Het is onwenselijk om het ene onderzoek te laten wachten op het andere, gelet op de beperkte tijd die er is om een goede plek voor veroordeelde te vinden. Daarom is de rechtbank van oordeel dat daarnaast en tegelijkertijd de reclassering verder moet zoeken naar andere mogelijkheden en dat DIZ onderzoekt of zij een indicatie dan wel advies kan geven voor een andere instelling. Desgewenst kan DIZ daarover advies vragen aan het NIFP. Een aanhouding van de beslissing van de rechtbank, opdat de rechtbank advies vraagt aan het NIFP middels een ProJustitia rapportage, zoals door de reclassering is verzocht, lijkt de rechtbank niet opportuun en zal nodeloze vertraging opleveren.
Nu op dit moment geen geschikte instelling voorhanden is waar veroordeelde kan verblijven zal de rechtbank bepalen dat veroordeelde tijdelijk, te weten voor een periode van drie maanden, zal worden teruggeplaatst in een justitiële jeugdinrichting, met aftrek van de periode gedurende welke veroordeelde reeds voorlopig is teruggeplaatst. Gedurende deze periode zullen de reclassering en de jeugdinrichting op zoek moeten gaan naar een passende instelling, waar veroordeelde de begeleiding kan krijgen die hij nodig heeft tijdens de voorwaardelijke beëindiging. De rechtbank verwacht hierbij dat de betrokken partijen zich hieraan zullen committeren en zich tot het uiterste zullen inspannen.

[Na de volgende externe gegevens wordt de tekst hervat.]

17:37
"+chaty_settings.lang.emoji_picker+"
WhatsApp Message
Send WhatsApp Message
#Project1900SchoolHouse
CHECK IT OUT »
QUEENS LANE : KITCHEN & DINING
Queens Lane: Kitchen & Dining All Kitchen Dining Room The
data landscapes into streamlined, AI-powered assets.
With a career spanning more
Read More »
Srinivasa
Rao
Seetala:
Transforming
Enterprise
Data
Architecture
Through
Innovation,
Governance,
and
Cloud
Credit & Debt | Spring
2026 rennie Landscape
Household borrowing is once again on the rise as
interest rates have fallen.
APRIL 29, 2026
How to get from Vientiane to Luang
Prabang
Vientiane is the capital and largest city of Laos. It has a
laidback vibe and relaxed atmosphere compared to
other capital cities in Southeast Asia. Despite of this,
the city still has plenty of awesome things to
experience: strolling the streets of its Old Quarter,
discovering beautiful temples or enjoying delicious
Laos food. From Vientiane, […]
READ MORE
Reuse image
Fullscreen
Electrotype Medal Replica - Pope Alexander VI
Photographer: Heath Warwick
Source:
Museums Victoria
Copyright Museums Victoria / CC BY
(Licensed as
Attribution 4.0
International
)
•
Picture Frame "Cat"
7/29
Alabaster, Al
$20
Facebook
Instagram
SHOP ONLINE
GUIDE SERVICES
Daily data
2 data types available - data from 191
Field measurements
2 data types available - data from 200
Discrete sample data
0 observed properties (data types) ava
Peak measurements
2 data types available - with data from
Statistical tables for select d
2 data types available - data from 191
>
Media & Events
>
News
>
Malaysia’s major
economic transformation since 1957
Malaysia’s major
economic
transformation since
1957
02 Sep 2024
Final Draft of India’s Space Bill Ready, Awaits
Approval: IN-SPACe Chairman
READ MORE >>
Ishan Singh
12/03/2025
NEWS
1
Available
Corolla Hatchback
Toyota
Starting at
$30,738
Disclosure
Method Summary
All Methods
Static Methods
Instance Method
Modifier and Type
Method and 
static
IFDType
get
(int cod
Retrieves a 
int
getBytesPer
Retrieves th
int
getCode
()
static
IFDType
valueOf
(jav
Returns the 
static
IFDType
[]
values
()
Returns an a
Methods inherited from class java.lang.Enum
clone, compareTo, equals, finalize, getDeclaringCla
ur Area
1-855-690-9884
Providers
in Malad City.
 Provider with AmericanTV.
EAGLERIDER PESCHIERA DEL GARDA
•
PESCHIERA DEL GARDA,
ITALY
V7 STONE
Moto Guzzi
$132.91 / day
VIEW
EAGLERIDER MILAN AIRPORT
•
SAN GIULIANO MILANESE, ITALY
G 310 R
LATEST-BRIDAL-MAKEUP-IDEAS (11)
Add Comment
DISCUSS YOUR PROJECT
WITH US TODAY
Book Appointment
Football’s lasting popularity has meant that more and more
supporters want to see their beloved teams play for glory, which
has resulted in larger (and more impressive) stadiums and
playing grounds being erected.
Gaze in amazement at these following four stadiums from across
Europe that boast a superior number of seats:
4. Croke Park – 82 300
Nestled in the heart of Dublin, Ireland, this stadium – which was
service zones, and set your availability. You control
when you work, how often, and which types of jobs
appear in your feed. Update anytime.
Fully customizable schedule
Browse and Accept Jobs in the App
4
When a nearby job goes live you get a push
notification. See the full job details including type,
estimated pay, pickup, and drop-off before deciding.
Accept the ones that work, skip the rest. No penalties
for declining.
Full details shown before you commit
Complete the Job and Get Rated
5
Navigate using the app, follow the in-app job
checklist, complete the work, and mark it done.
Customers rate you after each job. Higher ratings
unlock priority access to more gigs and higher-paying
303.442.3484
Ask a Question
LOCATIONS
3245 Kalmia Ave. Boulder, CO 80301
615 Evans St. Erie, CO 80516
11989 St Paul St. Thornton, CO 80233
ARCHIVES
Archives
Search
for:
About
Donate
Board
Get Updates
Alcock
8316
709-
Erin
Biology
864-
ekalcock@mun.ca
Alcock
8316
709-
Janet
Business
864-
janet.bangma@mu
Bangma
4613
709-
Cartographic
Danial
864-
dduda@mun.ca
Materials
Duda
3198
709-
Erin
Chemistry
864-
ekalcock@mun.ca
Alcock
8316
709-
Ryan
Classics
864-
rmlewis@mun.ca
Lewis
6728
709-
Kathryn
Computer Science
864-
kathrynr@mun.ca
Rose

De rechtbank heeft gelet op artikel 77tb van het Wetboek van Strafrecht.

Beslissing

De rechtbank wijst de vordering toe en beveelt dat de veroordeelde wordt teruggeplaatst in een inrichting als bedoeld in artikel 1, onderdeel b, van de Beginselenwet justitiële jeugdinrichtingen voor de duur van drie maanden met aftrek van de duur van de voorlopige plaatsing.
De rechtbank geeft opdracht aan de reclassering om binnen de termijn van deze terugplaatsing een andere geschikte instelling voor veroordeelde te zoeken en
geeft opdracht aan de reclassering om daarbij in elk geval de mogelijkheid tot plaatsing bij de Stichting Phusis te Assen te onderzoeken.
Deze beslissing is gegeven door mr. B.I. Klaassens, voorzitter, tevens kinderrechter, en mr. R. Depping en mr. M. van den Steenhoven, rechters, bijgestaan door mr. D.M.A. Jansen, griffier en uitgesproken ter openbare terechtzitting van 31 januari 2019.